The IRS has taken the position that if same-sex marriage is valid in the state where the ceremony is performed, then for federal tax purposes the couple is married. For example, if a couple is legally married in the State of New Jersey, but then moves to a state that does not recognize same-sex marriage, the couple is considered married for federal tax purposes.
An important change has also occurred with respect to who can be the beneficiary of a qualified retirement plan. The Department of Labor has stated that under federal law spouses are automatically the beneficiary of a qualified retirement plan, like a 401(k). If the 401(k) owner wishes to name someone other than his or her spouse as the beneficiary of the 401(k), the owner’s spouse must sign a written waiver to waive his or her rights as beneficiary. Without this, the plan will automatically pay the benefits to the surviving spouse- even if the owner named another beneficiary.

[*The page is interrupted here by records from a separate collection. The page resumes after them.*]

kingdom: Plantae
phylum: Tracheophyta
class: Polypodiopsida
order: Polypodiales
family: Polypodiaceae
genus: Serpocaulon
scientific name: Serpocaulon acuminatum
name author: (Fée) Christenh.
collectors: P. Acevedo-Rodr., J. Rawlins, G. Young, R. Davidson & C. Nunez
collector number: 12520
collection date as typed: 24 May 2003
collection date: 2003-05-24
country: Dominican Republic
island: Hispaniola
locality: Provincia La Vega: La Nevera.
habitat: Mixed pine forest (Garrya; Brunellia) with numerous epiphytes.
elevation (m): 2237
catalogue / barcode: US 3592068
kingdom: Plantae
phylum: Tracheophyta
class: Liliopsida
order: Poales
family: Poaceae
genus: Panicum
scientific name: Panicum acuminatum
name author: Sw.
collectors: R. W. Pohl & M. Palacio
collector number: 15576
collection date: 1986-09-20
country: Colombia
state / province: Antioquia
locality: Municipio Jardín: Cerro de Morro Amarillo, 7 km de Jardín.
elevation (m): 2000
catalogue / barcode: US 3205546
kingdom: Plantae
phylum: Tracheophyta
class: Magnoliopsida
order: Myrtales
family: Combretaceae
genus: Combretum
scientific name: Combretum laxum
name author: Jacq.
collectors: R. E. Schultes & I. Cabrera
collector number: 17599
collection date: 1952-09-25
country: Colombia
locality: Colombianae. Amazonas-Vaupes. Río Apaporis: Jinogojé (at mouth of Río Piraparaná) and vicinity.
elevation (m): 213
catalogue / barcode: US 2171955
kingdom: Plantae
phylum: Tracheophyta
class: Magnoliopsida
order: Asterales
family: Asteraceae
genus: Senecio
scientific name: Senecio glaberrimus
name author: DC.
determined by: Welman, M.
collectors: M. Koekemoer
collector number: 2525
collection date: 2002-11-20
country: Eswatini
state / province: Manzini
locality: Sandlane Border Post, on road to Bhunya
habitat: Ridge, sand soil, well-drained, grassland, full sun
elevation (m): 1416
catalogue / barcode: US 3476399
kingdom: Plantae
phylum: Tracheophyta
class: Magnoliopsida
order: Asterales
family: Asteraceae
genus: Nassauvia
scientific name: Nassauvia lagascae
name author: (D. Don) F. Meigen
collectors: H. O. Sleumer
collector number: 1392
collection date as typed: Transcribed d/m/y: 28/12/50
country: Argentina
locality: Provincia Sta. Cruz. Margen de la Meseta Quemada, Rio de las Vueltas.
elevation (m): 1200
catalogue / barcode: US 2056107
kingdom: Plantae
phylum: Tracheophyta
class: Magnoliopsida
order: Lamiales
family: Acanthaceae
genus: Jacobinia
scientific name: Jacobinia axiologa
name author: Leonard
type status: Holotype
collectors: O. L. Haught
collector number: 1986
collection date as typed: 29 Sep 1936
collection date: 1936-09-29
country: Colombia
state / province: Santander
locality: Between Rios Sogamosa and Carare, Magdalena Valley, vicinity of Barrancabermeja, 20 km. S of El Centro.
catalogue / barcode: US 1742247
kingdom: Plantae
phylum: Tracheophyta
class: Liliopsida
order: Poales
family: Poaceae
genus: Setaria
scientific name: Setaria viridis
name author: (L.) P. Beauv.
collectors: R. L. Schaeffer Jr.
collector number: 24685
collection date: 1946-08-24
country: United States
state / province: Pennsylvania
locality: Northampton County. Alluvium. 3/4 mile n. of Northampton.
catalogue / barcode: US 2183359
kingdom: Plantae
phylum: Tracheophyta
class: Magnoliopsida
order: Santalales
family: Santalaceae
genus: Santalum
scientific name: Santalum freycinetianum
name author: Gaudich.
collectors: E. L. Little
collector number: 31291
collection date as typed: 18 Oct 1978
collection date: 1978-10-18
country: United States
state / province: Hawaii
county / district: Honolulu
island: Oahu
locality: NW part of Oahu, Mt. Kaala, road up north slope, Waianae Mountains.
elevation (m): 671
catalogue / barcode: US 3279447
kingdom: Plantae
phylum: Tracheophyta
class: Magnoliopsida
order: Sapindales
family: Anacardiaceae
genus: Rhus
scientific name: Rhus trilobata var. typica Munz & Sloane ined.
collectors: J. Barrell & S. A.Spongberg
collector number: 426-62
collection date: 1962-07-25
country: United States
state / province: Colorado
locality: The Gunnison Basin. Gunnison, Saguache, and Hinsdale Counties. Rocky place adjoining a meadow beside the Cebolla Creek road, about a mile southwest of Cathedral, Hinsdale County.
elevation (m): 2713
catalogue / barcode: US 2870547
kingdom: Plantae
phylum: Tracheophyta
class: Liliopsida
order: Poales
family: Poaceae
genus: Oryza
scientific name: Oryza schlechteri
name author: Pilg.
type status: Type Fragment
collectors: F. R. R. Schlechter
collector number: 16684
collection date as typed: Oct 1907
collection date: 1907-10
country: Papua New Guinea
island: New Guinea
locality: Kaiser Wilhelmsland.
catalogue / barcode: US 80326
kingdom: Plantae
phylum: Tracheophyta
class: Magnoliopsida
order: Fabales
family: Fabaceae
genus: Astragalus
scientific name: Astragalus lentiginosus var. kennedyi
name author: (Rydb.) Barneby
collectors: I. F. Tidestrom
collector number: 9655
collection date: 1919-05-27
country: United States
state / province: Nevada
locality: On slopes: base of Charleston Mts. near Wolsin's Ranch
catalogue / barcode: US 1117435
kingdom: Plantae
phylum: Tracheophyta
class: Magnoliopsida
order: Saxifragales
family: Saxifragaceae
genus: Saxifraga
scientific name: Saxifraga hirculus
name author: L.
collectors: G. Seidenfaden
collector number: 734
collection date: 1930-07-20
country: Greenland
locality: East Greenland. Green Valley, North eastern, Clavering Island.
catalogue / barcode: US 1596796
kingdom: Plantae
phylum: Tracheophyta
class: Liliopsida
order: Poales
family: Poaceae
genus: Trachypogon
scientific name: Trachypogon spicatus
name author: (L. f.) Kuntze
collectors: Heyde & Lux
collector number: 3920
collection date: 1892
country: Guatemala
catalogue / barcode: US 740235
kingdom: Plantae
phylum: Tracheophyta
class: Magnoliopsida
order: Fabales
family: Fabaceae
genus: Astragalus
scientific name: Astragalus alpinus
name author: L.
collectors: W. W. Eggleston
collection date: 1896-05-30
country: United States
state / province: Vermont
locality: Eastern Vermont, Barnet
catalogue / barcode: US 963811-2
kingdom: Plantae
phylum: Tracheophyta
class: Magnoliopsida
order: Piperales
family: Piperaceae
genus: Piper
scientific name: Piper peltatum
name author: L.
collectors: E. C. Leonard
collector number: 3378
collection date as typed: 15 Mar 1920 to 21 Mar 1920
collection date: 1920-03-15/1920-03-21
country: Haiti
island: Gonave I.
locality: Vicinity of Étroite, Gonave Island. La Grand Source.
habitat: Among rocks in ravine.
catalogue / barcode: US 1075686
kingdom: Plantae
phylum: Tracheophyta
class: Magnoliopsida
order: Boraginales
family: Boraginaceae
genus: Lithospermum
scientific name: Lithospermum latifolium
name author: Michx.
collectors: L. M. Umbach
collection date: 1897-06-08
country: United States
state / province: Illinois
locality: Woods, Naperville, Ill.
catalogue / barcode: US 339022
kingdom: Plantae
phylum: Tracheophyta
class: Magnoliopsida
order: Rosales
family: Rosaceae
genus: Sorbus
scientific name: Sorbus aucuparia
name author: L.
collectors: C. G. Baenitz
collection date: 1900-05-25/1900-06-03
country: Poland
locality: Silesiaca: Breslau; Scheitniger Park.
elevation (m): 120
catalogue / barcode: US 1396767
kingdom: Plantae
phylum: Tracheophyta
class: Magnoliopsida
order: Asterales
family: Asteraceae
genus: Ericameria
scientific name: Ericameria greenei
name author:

It is important to speak with a tax advisor in order to determine the best option for a surviving spouse, when naming beneficiaries of retirement plans and when receiving qualified retirement or IRA benefits. Most people assume that rolling the funds into the surviving spouse’s IRA is the best choice. Generally speaking, this is the best choice for most people. However, it is not always the correct choice and it can have a major impact on the tax and penalties that the beneficiary pays to the government.